Download or read book From Foreign Natives to Native Foreigners Explaining Xenophobia in Post apartheid South Africa written by Michael Neocosmos and published by African Books Collective. This book was released on 2010-06-01 with total page 190 pages. Available in PDF, EPUB and Kindle. Book excerpt: The events of May 2008 in which 62 people were killed simply for being foreign and thousands were turned overnight into refugees shook the South African nation. This book is the first to attempt a comprehensive and rigorous explanation for those horrific events. It argues that xenophobia should be understood as a political discourse and practice. As such its historical development as well as the conditions of its existence must be elucidated in terms of the practices and prescriptions which structure the field of politics. In South Africa, the history of xenophobia is intimately connected to the manner in which citizenship has been conceived and fought over during the past fifty years at least. Migrant labour was de-nationalised by the apartheid state, while African nationalism saw the same migrant labour as the foundation of that oppressive system. Only those who could show a family connection with the colonial and apartheid formation of South Africa could claim citizenship at liberation. Others were excluded and seen as unjustified claimants to national resources. Xenophobias conditions of existence, the book argues, are to be found in the politics of post-apartheid nationalism where state prescriptions founded on indigeneity have been allowed to dominate uncontested in conditions of an overwhelmingly passive conception of citizenship. The de-politicisation of an urban population, which had been able to assert its agency during the 1980s through a discourse of human rights in particular, contributed to this passivity. Such state liberal politics have remained largely unchallenged. As in other cases of post-colonial transition in Africa, the hegemony of xenophobic discourse, the book contends, is to be sought in the specific character of the state consensus.

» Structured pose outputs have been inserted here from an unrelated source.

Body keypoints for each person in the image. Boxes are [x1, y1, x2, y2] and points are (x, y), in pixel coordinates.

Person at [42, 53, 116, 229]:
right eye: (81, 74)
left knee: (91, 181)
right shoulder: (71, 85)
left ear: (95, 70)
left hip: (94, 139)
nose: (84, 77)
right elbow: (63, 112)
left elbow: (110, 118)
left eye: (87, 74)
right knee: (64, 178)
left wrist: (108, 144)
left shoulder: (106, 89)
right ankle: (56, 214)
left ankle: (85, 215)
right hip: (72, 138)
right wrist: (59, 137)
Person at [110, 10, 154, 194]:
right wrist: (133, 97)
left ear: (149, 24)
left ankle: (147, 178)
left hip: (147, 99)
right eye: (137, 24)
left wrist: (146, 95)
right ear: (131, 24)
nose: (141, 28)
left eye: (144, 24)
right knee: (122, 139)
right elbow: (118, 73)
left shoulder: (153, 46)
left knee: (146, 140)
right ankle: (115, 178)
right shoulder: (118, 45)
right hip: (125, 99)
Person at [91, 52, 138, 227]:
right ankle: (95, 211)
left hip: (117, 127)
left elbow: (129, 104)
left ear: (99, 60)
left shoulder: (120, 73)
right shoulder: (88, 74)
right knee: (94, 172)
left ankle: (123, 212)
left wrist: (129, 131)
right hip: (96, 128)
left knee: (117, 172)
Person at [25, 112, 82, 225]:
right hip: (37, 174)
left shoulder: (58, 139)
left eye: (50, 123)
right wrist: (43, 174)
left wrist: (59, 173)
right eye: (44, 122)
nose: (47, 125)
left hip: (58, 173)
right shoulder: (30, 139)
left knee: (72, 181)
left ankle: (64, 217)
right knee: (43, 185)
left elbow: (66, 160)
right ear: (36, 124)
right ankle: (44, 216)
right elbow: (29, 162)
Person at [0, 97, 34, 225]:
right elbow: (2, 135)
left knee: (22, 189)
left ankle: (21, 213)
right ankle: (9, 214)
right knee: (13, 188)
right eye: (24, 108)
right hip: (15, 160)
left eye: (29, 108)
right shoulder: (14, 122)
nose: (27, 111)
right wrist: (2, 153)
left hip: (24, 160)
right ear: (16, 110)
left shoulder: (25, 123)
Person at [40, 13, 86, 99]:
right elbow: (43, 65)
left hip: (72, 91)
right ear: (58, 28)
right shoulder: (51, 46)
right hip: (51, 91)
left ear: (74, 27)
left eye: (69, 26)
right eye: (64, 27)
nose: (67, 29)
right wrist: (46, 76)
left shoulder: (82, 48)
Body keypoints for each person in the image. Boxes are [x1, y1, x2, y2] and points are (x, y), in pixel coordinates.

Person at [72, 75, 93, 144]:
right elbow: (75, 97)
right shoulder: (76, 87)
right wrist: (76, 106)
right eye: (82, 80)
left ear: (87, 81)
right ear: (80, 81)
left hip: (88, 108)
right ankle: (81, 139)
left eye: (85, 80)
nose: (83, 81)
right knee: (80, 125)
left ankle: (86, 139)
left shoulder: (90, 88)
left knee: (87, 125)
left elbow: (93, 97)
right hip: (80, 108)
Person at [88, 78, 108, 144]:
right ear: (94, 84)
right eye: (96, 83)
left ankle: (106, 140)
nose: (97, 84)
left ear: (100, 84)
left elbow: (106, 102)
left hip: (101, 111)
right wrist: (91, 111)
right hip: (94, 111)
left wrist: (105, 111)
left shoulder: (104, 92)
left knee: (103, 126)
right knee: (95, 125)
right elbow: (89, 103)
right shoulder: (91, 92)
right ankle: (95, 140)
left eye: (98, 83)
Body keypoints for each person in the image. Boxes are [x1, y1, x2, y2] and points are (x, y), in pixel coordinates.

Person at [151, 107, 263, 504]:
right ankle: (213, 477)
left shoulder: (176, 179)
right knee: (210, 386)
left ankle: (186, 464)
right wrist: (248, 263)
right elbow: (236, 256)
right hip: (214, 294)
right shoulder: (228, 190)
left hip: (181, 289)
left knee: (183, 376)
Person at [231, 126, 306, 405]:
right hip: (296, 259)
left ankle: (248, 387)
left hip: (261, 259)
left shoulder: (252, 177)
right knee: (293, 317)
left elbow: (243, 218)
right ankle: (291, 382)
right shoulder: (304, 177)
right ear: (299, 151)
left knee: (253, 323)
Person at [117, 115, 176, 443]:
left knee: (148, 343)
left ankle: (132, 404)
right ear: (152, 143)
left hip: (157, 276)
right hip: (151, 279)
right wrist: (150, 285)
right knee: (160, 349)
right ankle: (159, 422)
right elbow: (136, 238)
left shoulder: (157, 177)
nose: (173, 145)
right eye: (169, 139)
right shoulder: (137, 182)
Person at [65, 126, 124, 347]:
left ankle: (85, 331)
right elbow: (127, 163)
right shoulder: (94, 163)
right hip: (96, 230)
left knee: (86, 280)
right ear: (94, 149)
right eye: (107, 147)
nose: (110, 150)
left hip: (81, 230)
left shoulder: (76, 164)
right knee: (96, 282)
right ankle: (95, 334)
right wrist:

Book How Immigrants Contribute to South Africa s Economy

Download or read book How Immigrants Contribute to South Africa s Economy written by OECD and published by OECD Publishing. This book was released on 2018-07-26 with total page 153 pages. Available in PDF, EPUB and Kindle. Book excerpt: How Immigrants Contribute to South Africa’s Economy is the result of a project carried out by the OECD Development Centre and the International Labour Organization, with support from the European Union.